**EXCERPT PROVIDED**
She almost fainted.
It was no mistake, my being out there just as she was out there. We talked about signs—about how I felt that praying mantises were a sign of Nick, and how she felt that broken glass was a sign of her son. I asked her if she acknowledged these signs and thanked her son out loud for trying to communicate with her. I told her I imagined that it must be frustrating being on the other side, wondering if the person is “getting” the way you’re trying to communicate.
She told me that she didn’t want to talk to anyone who hadn’t lost a child anymore; she found it impossible to relate. I understood that. Even more specifically, I had trouble relating to people who hadn’t lost a child to murder—and even more specifically than that, I was continually searching for parents who had lost their only child to murder. Sometimes we all need to feel like we’ve found others like us.
In that place, at that moment, she was soaking in my words and looking for healing. We both were.
As we talked, I realized something: I really was getting through this. Taking it “one day at a time” was too much. I was taking it about ten minutes at a time. Sometimes one minute at a time. My goal was to just get through that minute and not look ahead.

**DATA ENTRIES**
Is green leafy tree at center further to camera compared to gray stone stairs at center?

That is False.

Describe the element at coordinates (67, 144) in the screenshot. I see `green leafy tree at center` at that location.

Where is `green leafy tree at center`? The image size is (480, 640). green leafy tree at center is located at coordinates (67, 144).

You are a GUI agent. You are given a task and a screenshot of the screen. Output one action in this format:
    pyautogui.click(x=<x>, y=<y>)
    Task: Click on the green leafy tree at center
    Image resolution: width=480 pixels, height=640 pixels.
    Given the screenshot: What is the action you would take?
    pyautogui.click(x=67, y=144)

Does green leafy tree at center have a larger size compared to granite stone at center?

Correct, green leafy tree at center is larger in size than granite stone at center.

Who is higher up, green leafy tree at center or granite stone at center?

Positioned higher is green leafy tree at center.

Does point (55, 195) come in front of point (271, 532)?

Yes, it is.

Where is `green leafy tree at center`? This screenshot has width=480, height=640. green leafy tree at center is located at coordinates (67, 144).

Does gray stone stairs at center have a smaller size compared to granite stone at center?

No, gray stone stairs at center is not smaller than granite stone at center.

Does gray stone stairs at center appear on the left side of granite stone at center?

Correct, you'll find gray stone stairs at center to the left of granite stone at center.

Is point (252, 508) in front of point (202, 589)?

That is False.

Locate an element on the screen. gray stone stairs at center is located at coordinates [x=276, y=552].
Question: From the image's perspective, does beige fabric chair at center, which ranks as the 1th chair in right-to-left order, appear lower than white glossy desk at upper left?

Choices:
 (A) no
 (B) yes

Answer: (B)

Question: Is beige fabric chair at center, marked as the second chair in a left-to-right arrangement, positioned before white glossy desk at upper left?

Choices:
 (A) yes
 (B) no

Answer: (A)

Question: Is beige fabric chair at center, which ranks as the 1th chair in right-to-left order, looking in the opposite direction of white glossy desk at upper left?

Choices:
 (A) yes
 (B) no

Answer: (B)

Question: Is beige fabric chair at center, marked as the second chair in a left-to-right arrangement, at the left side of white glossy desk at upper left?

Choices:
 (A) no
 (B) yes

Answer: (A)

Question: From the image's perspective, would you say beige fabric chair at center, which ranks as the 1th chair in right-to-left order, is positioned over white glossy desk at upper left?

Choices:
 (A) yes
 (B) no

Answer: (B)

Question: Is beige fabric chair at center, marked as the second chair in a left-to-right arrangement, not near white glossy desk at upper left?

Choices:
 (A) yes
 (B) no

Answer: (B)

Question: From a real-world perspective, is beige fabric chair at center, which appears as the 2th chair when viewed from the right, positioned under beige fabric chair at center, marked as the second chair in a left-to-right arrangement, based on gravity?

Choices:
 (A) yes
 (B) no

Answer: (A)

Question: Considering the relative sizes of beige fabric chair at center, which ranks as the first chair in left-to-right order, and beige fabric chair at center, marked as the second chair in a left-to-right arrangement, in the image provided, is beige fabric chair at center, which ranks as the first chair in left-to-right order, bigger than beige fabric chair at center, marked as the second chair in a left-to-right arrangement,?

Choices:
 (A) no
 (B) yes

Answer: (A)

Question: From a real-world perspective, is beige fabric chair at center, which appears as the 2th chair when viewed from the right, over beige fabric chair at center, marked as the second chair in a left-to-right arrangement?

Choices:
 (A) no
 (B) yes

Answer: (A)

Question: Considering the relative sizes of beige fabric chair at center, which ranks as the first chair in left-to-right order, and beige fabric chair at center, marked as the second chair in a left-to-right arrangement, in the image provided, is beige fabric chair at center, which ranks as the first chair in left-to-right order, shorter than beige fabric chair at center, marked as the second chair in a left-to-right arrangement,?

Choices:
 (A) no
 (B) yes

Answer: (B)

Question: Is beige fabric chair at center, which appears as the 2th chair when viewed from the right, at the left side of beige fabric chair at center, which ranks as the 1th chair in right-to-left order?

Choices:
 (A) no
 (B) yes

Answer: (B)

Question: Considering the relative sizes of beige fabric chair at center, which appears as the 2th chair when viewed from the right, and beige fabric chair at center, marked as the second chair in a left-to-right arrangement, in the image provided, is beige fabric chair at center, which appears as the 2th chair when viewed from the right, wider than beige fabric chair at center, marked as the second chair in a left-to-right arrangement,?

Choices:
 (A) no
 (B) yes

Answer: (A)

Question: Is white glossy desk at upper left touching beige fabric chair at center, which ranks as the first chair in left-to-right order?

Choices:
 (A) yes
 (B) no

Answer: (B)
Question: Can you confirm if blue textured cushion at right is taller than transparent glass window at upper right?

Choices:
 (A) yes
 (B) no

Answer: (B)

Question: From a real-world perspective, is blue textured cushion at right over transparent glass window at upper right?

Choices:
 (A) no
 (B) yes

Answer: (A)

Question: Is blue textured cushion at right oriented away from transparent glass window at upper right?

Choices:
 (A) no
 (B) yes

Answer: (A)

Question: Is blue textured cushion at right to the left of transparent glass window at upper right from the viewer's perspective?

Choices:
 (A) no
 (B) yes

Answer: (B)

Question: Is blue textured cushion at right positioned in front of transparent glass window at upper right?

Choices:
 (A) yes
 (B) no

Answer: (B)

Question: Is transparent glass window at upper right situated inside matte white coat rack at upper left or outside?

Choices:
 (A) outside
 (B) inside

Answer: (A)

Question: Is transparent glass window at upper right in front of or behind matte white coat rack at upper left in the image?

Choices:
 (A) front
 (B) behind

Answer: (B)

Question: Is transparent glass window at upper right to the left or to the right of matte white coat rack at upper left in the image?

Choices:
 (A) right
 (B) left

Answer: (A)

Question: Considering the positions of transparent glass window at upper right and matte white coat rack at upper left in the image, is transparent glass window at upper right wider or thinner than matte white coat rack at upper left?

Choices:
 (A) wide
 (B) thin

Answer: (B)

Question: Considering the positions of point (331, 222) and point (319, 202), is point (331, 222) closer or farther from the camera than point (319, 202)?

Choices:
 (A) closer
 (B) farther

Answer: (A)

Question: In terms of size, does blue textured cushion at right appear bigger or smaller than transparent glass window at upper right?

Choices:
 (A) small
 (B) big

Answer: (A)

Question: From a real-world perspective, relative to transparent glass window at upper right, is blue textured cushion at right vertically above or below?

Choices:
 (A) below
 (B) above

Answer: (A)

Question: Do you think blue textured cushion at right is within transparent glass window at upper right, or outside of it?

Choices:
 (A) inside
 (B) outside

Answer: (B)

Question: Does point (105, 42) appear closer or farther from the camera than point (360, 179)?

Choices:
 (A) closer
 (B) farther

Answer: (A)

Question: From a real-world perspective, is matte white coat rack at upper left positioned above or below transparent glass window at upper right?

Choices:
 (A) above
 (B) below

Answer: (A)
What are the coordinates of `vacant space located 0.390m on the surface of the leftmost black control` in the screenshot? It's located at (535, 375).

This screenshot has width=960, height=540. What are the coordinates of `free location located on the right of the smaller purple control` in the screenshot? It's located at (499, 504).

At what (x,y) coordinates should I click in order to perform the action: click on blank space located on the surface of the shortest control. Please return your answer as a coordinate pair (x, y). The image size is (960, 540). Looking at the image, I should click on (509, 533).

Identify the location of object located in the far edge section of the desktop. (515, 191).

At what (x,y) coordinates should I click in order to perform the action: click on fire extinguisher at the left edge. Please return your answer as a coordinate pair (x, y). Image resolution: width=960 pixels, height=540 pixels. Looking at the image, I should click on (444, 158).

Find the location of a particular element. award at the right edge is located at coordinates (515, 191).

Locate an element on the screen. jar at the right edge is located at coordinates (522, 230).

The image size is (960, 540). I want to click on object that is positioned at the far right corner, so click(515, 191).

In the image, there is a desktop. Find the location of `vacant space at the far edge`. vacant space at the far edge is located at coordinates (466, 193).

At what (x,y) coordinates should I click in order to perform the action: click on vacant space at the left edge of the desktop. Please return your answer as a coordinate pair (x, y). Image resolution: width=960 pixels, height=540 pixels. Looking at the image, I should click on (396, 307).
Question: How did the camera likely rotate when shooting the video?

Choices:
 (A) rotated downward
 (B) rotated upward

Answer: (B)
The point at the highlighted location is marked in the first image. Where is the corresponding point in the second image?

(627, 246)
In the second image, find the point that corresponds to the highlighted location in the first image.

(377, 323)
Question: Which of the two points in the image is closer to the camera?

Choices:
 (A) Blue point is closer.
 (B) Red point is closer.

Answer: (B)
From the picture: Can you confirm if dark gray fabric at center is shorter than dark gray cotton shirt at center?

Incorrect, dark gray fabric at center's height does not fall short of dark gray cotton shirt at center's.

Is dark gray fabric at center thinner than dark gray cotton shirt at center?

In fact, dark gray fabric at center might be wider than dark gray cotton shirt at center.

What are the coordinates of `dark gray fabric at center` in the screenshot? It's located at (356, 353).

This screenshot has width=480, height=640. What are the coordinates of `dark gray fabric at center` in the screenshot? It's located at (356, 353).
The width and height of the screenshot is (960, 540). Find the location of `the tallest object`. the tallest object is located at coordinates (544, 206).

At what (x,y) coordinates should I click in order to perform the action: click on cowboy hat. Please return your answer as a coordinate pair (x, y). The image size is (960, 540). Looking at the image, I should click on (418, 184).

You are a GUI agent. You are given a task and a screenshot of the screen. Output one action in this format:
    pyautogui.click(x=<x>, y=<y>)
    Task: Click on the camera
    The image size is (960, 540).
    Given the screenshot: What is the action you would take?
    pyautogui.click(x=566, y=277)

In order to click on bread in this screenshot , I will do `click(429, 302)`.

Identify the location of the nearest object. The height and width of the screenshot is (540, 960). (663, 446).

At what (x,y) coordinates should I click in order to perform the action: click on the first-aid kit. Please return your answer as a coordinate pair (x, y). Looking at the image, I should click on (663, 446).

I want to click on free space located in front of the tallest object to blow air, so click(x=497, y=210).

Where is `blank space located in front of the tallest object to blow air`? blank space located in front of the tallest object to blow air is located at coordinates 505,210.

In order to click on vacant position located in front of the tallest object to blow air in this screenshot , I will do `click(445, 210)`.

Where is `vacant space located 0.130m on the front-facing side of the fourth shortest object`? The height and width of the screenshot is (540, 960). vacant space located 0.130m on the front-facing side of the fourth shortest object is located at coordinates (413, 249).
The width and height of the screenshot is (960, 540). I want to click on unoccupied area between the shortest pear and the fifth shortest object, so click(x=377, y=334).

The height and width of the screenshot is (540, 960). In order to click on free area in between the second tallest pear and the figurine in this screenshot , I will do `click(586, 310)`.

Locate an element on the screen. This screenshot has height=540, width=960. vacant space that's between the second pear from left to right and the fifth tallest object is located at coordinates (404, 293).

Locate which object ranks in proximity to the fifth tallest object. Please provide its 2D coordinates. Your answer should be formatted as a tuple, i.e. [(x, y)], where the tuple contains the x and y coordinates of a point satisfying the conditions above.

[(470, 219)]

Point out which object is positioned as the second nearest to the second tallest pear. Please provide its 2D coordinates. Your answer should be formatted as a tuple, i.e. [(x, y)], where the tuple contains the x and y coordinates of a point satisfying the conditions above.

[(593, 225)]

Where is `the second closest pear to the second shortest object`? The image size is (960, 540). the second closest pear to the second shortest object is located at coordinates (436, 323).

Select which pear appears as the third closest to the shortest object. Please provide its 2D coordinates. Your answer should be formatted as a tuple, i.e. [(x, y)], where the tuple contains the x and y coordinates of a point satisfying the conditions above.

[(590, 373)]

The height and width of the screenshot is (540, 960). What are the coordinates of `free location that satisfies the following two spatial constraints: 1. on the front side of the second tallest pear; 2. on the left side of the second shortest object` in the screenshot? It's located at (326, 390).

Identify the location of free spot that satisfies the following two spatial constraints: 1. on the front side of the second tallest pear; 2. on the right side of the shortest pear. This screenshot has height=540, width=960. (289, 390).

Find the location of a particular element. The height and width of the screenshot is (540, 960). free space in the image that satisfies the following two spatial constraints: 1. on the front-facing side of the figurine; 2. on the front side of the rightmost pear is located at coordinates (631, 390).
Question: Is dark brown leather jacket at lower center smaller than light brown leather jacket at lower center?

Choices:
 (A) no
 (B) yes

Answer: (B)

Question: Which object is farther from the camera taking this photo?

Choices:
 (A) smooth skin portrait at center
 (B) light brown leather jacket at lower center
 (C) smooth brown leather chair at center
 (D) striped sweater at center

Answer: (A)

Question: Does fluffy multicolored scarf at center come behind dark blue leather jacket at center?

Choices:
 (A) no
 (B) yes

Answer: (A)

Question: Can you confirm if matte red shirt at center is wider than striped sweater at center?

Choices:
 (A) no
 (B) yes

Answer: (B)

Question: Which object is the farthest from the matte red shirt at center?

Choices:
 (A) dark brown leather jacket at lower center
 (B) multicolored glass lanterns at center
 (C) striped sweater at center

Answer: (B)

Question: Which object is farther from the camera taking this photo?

**WHAT YOU NEED TO DO**
A) Return the part of the passage about grieving a murdered child that begins at the words "She told me" and stops after "others like us.".
B) Extend the passage about grieving a murdered child, picking up after its last sentence.

**EXPECTED ANSWERS**
A)
She told me that she didn’t want to talk to anyone who hadn’t lost a child anymore; she found it impossible to relate. I understood that. Even more specifically, I had trouble relating to people who hadn’t lost a child to murder—and even more specifically than that, I was continually searching for parents who had lost their only child to murder. Sometimes we all need to feel like we’ve found others like us.

B)
I went back to the hotel and slept early each night. Most of the time, I was in bed by about 7:00 p.m., just completely emotionally exhausted. It took a lot of effort to be that detached! At one point, Leah had looked right into my eyes and said, “I just wanted to make sure you’re still in there.”
There was only so much I could handle, I knew, so I tried to withdraw from reality as best I could whenever it got tough. Because of the gag order, I was not allowed to talk about the trial with anyone, and that was tough, too, because sometimes I just wanted to decompress with a friend who would understand. After we left the courtroom each day, I wanted to talk about the defense’s shady tactics, and the difficulty of listening to the details, over and over, about how my son had been bound and gagged and eventually executed with a machine gun while standing in his grave.
“What can it hurt? She won’t tell,” I would think, spotting a homeless woman who looked friendly.
But the best I could do to keep friends and family updated was to point them to whatever was in the news. Each day, my webmaster for Nick’s website would put up the latest article that had appeared about the previous day’s court session, and anyone who cared could read through the articles, sorted by date, to keep up on what was happening.
Casey Sheehan, Kelly Carpenter, and Natasha Adams had all told their versions of what they had seen, and then it was Ben’s turn. I didn’t know if I was ready to hear Ben’s testimony. It seemed that every time Ben spoke, I found out another little something I hadn’t known before and never really wanted to find out.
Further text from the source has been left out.